• **ENTRIES PROVIDED**
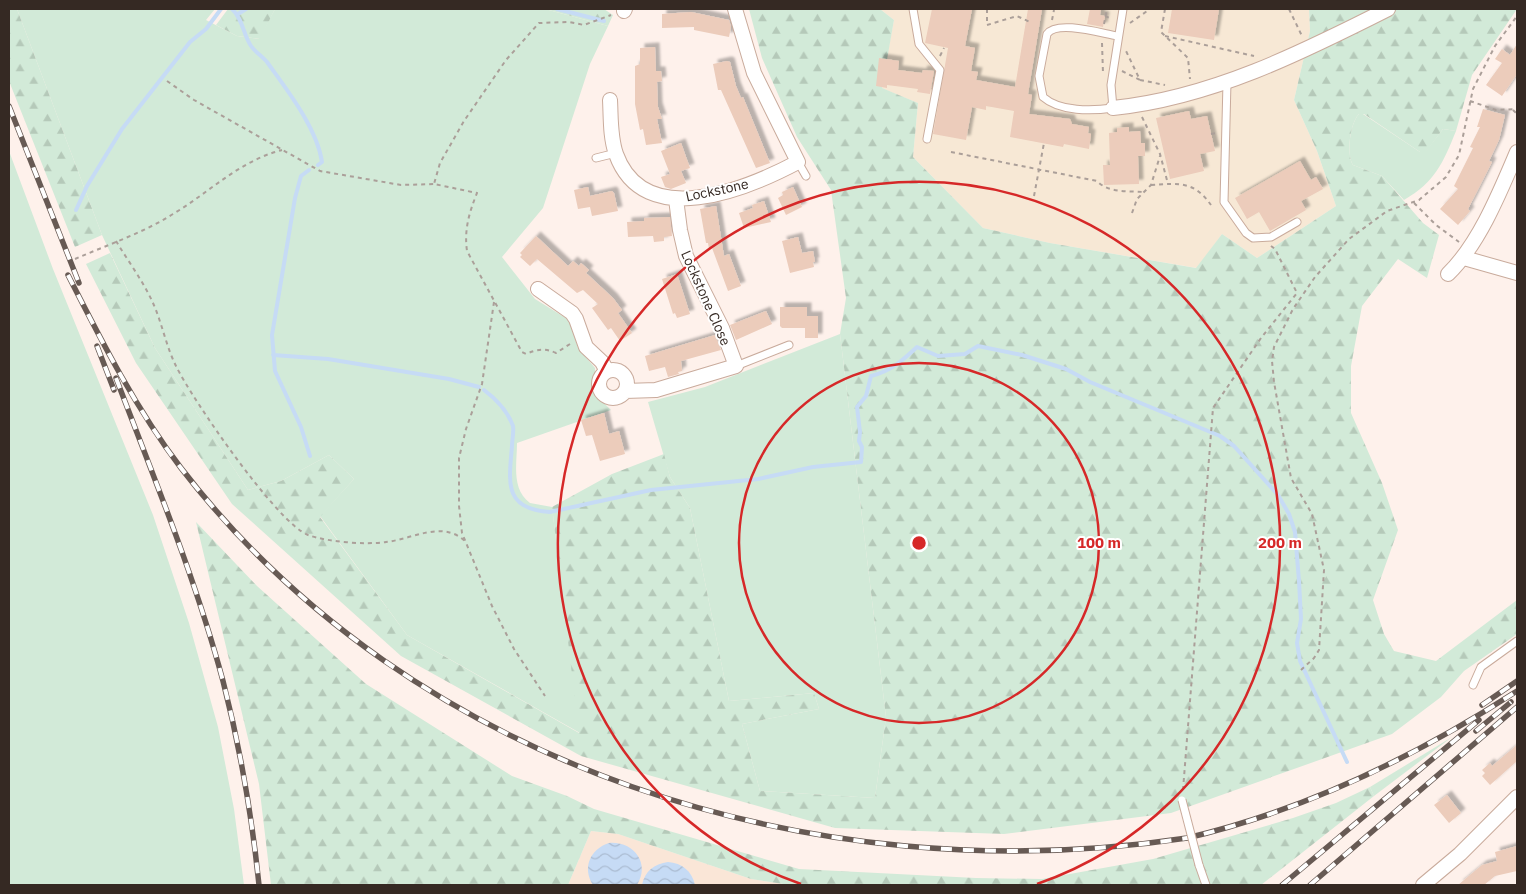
<svg xmlns="http://www.w3.org/2000/svg" width="1526" height="894" viewBox="0 0 1526 894" font-family="'IBM Plex Sans',sans-serif">
  <defs>
    <pattern id="forest-firs" width="22" height="20" patternUnits="userSpaceOnUse" patternTransform="scale(1.25)"><rect width="22" height="20" fill="#d2ead8"/><path d="M5 1l3.5 6h-7zM16 11l3.5 6h-7z" fill="#b5c9b9"/></pattern>
    <pattern id="water-waves" width="16" height="10" patternUnits="userSpaceOnUse" patternTransform="scale(1.25)"><rect width="16" height="10" fill="#c6dbf5"/><path d="M0 5q4-4 8 0t8 0" fill="none" stroke="#abbcd2"/></pattern>
    <filter id="shadow"><feDropShadow dx="4.5" dy="-4.5" stdDeviation="1" flood-color="#0004"/></filter>
  </defs>
  <rect width="100%" height="100%" fill="#fef1eb"/>
  <path fill="#fae6d7" d="M 591,831 L 618,834 L 751,879 L 790,885 L 568,885 Z"/>
  <path fill="#f7e8d5" d="M 880,9 L 1309,9 L 1310,31 L 1294,100 L 1317,151 L 1336,206 L 1257,258 L 1222,234 L 1197,268 L 1050,243 L 983,228 L 913,157 L 918,103 L 881,88 L 894,20 Z"/>
  <path fill="#d2ead8" d="M 17,9 L 215,9 L 206,20 L 237,36 L 259,39 L 275,9 L 545,9 L 608,26 L 590,64 L 543,208 L 502,257 L 535,299 L 569,320 L 578,348 L 595,368 C 595,386 597,397 611,410 L 517,443 C 517,464 511,489 530,503 L 552,507 L 580,733 L 407,635 L 320,516 L 354,479 L 329,455 L 281,481 L 248,490 L 155,348 L 102,235 Z
    M 1359,114 L 1363,114 L 1420,152 L 1426,151 L 1443,129 L 1456,131 C 1443,163 1435,182 1404,200 L 1382,176 L 1353,165 C 1346,154 1350,123 1359,114 Z
    M 9,151 L 53,269 L 153,515 L 189,623 L 218,727 L 234,809 L 244,885 L 9,885 Z
    M 840,334 L 886,717 L 875,798 L 760,791 L 742,724 L 819,709 L 814,693 L 729,701 L 690,508 L 670,477 L 648,402 L 705,387 Z
    M 1452,737 L 1374,796 L 1370,787 Z"/>
  <path fill="url(#forest-firs)" d="M 9,9 L 17,9 L 102,235 L 75,247 L 9,81 Z
    M 228,9 L 275,9 L 260,39 L 237,36 L 216,25 Z
    M 545,9 L 604,9 L 613,15 L 608,26 Z
    M 749,9 L 880,9 L 894,20 L 882,88 L 918,103 L 913,157 L 983,228 L 1050,243 L 1196,268 L 1222,234 L 1257,258 L 1336,206 L 1317,151 L 1294,100 L 1310,31 L 1309,9 L 1517,9 L 1472,75 L 1456,131 L 1443,129 L 1426,152 L 1420,152 L 1364,114 L 1359,114 C 1350,123 1346,154 1353,165 L 1382,176 L 1423,223 L 1439,235 L 1427,278 L 1398,259 L 1362,306 L 1351,366 L 1351,413 L 1382,483 L 1398,530 L 1373,600 L 1384,634 L 1394,651 L 1436,661 L 1517,600 L 1517,634 L 1464,671 L 1441,697 L 1392,734 L 1171,813 L 1004,834 L 835,828 L 581,756 L 401,656 L 232,504 L 136,363 L 86,264 L 110,253 L 155,348 L 248,490 L 281,481 L 329,455 L 354,479 L 320,517 L 407,635 L 579,733 L 552,507 L 612,474 L 664,454 L 670,477 L 690,508 L 729,701 L 814,693 L 819,709 L 742,724 L 760,791 L 875,798 L 886,717 L 840,334 L 846,298 L 831,190 L 797,137 L 762,58 Z
    M 196,522 L 257,586 L 366,684 L 512,776 L 567,796 L 594,809 L 799,869 L 976,878 L 1042,879 L 1153,859 L 1293,818 L 1336,803 L 1370,787 L 1374,796 L 1261,885 L 790,885 L 751,879 L 618,834 L 591,831 L 568,885 L 271,885 L 259,784 Z"/>
  <path fill="url(#water-waves)" d="M 609,843 C 633,841 651,863 637,885 L 593,885 C 582,868 590,849 609,843 Z
    M 668,862 C 682,863 692,871 695,885 L 642,885 C 645,871 654,864 668,862 Z"/>
  <g fill="none" stroke-linecap="round" stroke-linejoin="round">
    <path stroke="#c6dbf5" stroke-width="4" d="M 232,9 C 243,19 243,34 251,46 C 255,52 262,56 267,62 C 287,90 317,128 322,162 L 318,165
      M 557,9 L 604,21
      M 238,14 L 246,9
      M 309,170 L 301,176 L 295,198 L 272,335 L 275,371 L 301,427 L 310,456
      M 76,210 L 87,186 L 122,129 L 190,42 L 206,29 L 221,9
      M 273,355 L 328,359 L 449,379 L 479,387
      M 484,390 C 496,399 508,412 513,426 C 514,432 512,440 512,446 C 509,482 503,509 550,512 L 651,490 L 758,479 L 813,467 L 861,462 L 862,447 L 859,441 L 860,432 L 857,407 L 866,396 L 871,376 C 891,371 902,361 917,347 L 938,356 L 965,354 L 978,346 L 1022,355 L 1066,369 L 1090,382 L 1220,436 L 1234,446 L 1278,495 L 1289,514 L 1295,532 L 1299,581 L 1301,619 L 1297,643 L 1300,661 L 1347,762"/>
  </g>
  <path fill="#ecccbb" filter="url(#shadow)" d="M 932,9 L 972,9 L 965,46 L 975,48 L 971,71 L 978,72 L 976,80 L 1015,87 L 1028,9 L 1042,9 L 1028,94 L 1032,95 L 1029,114 L 1070,119 L 1072,124 L 1089,127 L 1088,133 L 1091,134 L 1089,149 L 1064,144 L 1063,147 L 1010,137 L 1014,111 L 986,106 L 986,110 L 972,107 L 966,140 L 933,134 L 948,48 L 925,43 Z
    M 1090,9 L 1101,9 L 1100,15 L 1105,16 L 1103,27 L 1087,24 Z
    M 1172,9 L 1219,9 L 1214,40 L 1168,33 Z
    M 691,12 L 729,20 L 731,27 L 729,37 L 694,30 L 694,27 L 662,28 L 662,14 Z
    M 1517,44 L 1517,74 L 1502,96 L 1486,85 L 1502,63 L 1495,59 L 1502,49 L 1510,55 Z
    M 655,47 L 656,71 L 661,71 L 662,81 L 657,82 L 658,107 L 662,119 L 657,119 L 662,143 L 646,145 L 643,129 L 640,130 L 635,104 L 635,66 L 640,64 L 640,48 Z
    M 879,58 L 899,61 L 898,70 L 922,73 L 923,70 L 934,71 L 930,94 L 917,92 L 918,89 L 887,85 L 887,88 L 876,86 Z
    M 727,61 L 730,62 L 736,86 L 741,98 L 743,97 L 770,163 L 756,168 L 721,90 L 718,90 L 713,64 Z
    M 1483,109 L 1505,115 L 1499,140 L 1489,161 L 1492,162 L 1468,209 L 1470,211 L 1458,225 L 1440,209 L 1458,189 L 1454,186 L 1473,148 L 1470,147 L 1480,127 L 1477,127 Z
    M 1189,111 L 1191,119 L 1207,116 L 1215,151 L 1200,154 L 1204,171 L 1170,179 L 1156,118 Z
    M 1129,127 L 1129,132 L 1140,131 L 1141,143 L 1145,143 L 1145,156 L 1138,156 L 1139,184 L 1104,185 L 1103,165 L 1110,165 L 1109,133 L 1117,132 L 1117,128 Z
    M 681,143 L 690,168 L 681,171 L 686,183 L 671,189 L 665,187 L 661,177 L 670,174 L 661,151 Z
    M 1300,161 L 1311,180 L 1316,177 L 1323,189 L 1301,201 L 1306,210 L 1270,231 L 1259,212 L 1247,219 L 1235,198 Z
    M 588,187 L 590,196 L 612,191 L 614,193 L 618,211 L 592,216 L 590,207 L 578,209 L 574,190 Z
    M 793,187 L 802,207 L 786,215 L 778,198 L 783,195 L 782,192 Z
    M 764,201 L 771,222 L 744,228 L 739,213 L 753,208 L 752,205 Z
    M 716,206 L 724,256 L 729,254 L 741,286 L 728,291 L 712,248 L 709,249 L 708,243 L 706,243 L 700,209 Z
    M 670,217 L 672,236 L 664,237 L 664,241 L 654,242 L 653,236 L 628,237 L 627,222 L 644,221 L 644,218 Z
    M 536,236 L 568,266 L 573,261 L 579,266 L 581,263 L 589,270 L 586,273 L 613,298 L 622,310 L 618,313 L 632,333 L 620,341 L 611,328 L 608,330 L 592,308 L 598,304 L 583,290 L 577,293 L 537,259 L 530,266 L 520,257 L 522,255 L 520,253 Z
    M 798,237 L 802,253 L 813,251 L 815,262 L 813,262 L 814,267 L 790,273 L 782,241 Z
    M 677,274 L 690,314 L 677,318 L 675,313 L 673,314 L 662,279 Z
    M 780,307 L 807,307 L 807,316 L 818,316 L 818,338 L 805,338 L 805,328 L 782,328 L 780,326 Z
    M 766,311 L 772,324 L 736,340 L 730,325 Z
    M 715,335 L 721,350 L 681,361 L 682,371 L 678,372 L 679,374 L 668,377 L 665,367 L 649,371 L 645,356 Z
    M 604,413 L 609,434 L 619,431 L 625,454 L 600,461 L 592,435 L 586,436 L 581,420 Z
    M 1517,745 L 1517,761 L 1490,785 L 1482,776 L 1485,773 L 1482,770 L 1490,763 L 1492,766 Z
    M 1447,795 L 1461,813 L 1449,823 L 1434,805 Z
    M 1517,846 L 1517,871 L 1495,876 L 1484,885 L 1458,885 L 1482,865 L 1497,861 L 1495,852 Z"/>
  <g fill="none" stroke-linecap="round" stroke-linejoin="round">
    <g stroke="#c9ab9c" stroke-width="9">
      <path id="lane" d="M 913,9 L 919,44 L 940,70 L 927,139
        M 1117,36 C 1100,33 1057,20 1047,34 L 1039,76 L 1043,97 C 1060,112 1092,111 1113,108 L 1111,85 L 1123,9
        M 1227,82 L 1224,202 L 1246,233 L 1253,238 L 1271,237 L 1297,222
        M 596,158 L 616,153
        M 798,162 L 806,176
        M 736,366 L 789,345
        M 1473,685 L 1481,667 L 1517,641
        M 1199,865 L 1206,885"/>
    </g>
    <g stroke="#c9ab9c" stroke-width="16">
      <path id="street" d="M 624,11 L 625,9
        M 610,100 C 611,118 610,137 616,154 C 644,232 747,189 798,162 L 754,73 L 735,9
        M 1113,108 C 1211,98 1301,53 1388,9
        M 1464,258 L 1517,273
        M 1448,274 C 1479,244 1500,192 1517,152
        M 538,289 L 572,313 L 576,319 L 586,347 L 602,362 L 607,371
        M599 384a14 14 0 1 1 28 0a14 14 0 1 1-28 0Z
        M 625,391 L 656,390 L 736,366 L 722,328 L 686,256 L 680,230 L 676,199
        M 1423,885 L 1460,854 L 1517,797"/>
    </g>
    <path stroke="#ab9f99" stroke-width="2" stroke-dasharray="4 4" stroke-linecap="butt" d="M 987,9 L 987,25 L 1017,16 L 1032,23
      M 1165,9 L 1161,32 L 1188,58 L 1190,79
      M 1289,9 L 1302,36
      M 1105,16 L 1112,19
      M 1052,20 L 1054,10
      M 1130,23 L 1150,9
      M 1104,24 L 1107,9
      M 1165,36 L 1254,56
      M 1102,43 L 1103,73
      M 940,56 L 944,48
      M 1122,71 L 1140,80 L 1126,51
      M 1140,80 L 1165,85
      M 167,81 L 194,100 L 320,171 L 401,185 L 434,184
      M 1470,101 L 1496,110 L 1517,109
      M 1513,110 L 1517,114
      M 1142,117 L 1160,154 L 1168,184
      M 1211,134 L 1216,133
      M 951,152 L 1097,181 C 1108,193 1128,191 1144,192
      M 1151,185 C 1179,183 1194,181 1211,205
      M 1034,196 L 1044,143
      M 1414,203 L 1436,225 L 1459,242
      M 1132,213 L 1137,199 L 1151,185 L 1160,156
      M 116,241 C 128,261 143,281 153,303 C 162,323 166,346 176,366 C 192,399 277,523 308,535 C 328,542 365,545 386,542 C 413,539 442,520 465,541
      M 75,259 C 107,245 143,233 173,214 C 210,192 239,161 282,150
      M 494,302 L 482,384 L 466,429 L 459,458 L 459,506 L 462,533 L 492,606 L 514,649 L 545,696
      M 570,344 L 556,353 C 545,348 537,349 526,354 L 522,352 L 467,251 C 464,230 469,213 477,193 L 434,184 L 440,163 L 464,121 L 506,60 L 539,23 L 569,22 L 584,25 L 611,15
      M 1301,670 L 1314,658 L 1319,650 L 1324,570 L 1312,514 L 1291,478 L 1274,382 L 1272,361 L 1274,347 L 1293,309 L 1315,277 L 1349,239 L 1387,211 L 1419,200 L 1446,177 L 1459,155 L 1473,89 L 1495,46 L 1517,16
      M 1183,790 L 1213,408 L 1261,338 L 1297,293 L 1275,249 L 1271,246"/>
    <use href="#lane" stroke="#fff" stroke-width="7"/>
    <use href="#street" stroke="#fff" stroke-width="14"/>
    <g stroke="#675a54" stroke-width="5.5">
      <path id="rail" d="M 9,106 L 79,283
        M 68,275 C 102,342 136,409 181,468 C 412,768 816,894 1187,838 C 1306,810 1415,757 1517,691
        M 97,346 L 114,390
        M 116,378 C 154,478 195,577 223,681 C 240,747 252,817 259,885
        M 1482,705 L 1517,681
        M 1476,731 L 1511,702
        M 1282,885 L 1479,720
        M 1310,885 L 1517,707"/>
    </g>
    <use href="#rail" stroke="#fff" stroke-width="4" stroke-dasharray="11" stroke-linecap="butt"/>
    <g stroke="#c9ab9c" stroke-width="9" stroke-linecap="butt">
      <path id="lane-bridge" d="M 1182,800 L 1199,865"/>
    </g>
    <use href="#lane-bridge" stroke="#fff" stroke-width="7"/>
  </g>
  <g fill="none" stroke="#d62828" stroke-width="2.5">
    <circle cx="919" cy="543" r="180"/>
    <path d="M801 884A361 361 0 1 1 1037 884"/>
  </g>
  <g text-anchor="middle" dominant-baseline="central" stroke-width="4" stroke-linejoin="round" paint-order="stroke">
    <g font-size="14" fill="#352923" stroke="#fff">
      <text transform="translate(717 190) rotate(-12)">Lockstone</text>
      <text transform="translate(706 298) rotate(66)">Lockstone Close</text>
    </g>
  </g>
  <circle cx="919" cy="543" r="8" fill="#d62828" stroke="#fff" stroke-width="2.5"/>
  <g font-size="15" text-anchor="middle" font-weight="bold" fill="#d62828" stroke="#fff" stroke-width="4" stroke-linejoin="round" paint-order="stroke">
    <text x="1099" y="548">100 m</text>
    <text x="1280" y="548">200 m</text>
  </g>
  <rect width="1526" height="894" fill="none" stroke="#352923" stroke-width="20"/>
</svg>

• **ABOUT THIS EXERCISE**
The exact lines of the material above starting at the one that contains "M 1517,745 L" and ending at the one that contains "624,11 L 625,9" are what to retype; leave out everything else.

• **YOUR RESPONSE**
    M 1517,745 L 1517,761 L 1490,785 L 1482,776 L 1485,773 L 1482,770 L 1490,763 L 1492,766 Z
    M 1447,795 L 1461,813 L 1449,823 L 1434,805 Z
    M 1517,846 L 1517,871 L 1495,876 L 1484,885 L 1458,885 L 1482,865 L 1497,861 L 1495,852 Z"/>
  <g fill="none" stroke-linecap="round" stroke-linejoin="round">
    <g stroke="#c9ab9c" stroke-width="9">
      <path id="lane" d="M 913,9 L 919,44 L 940,70 L 927,139
        M 1117,36 C 1100,33 1057,20 1047,34 L 1039,76 L 1043,97 C 1060,112 1092,111 1113,108 L 1111,85 L 1123,9
        M 1227,82 L 1224,202 L 1246,233 L 1253,238 L 1271,237 L 1297,222
        M 596,158 L 616,153
        M 798,162 L 806,176
        M 736,366 L 789,345
        M 1473,685 L 1481,667 L 1517,641
        M 1199,865 L 1206,885"/>
    </g>
    <g stroke="#c9ab9c" stroke-width="16">
      <path id="street" d="M 624,11 L 625,9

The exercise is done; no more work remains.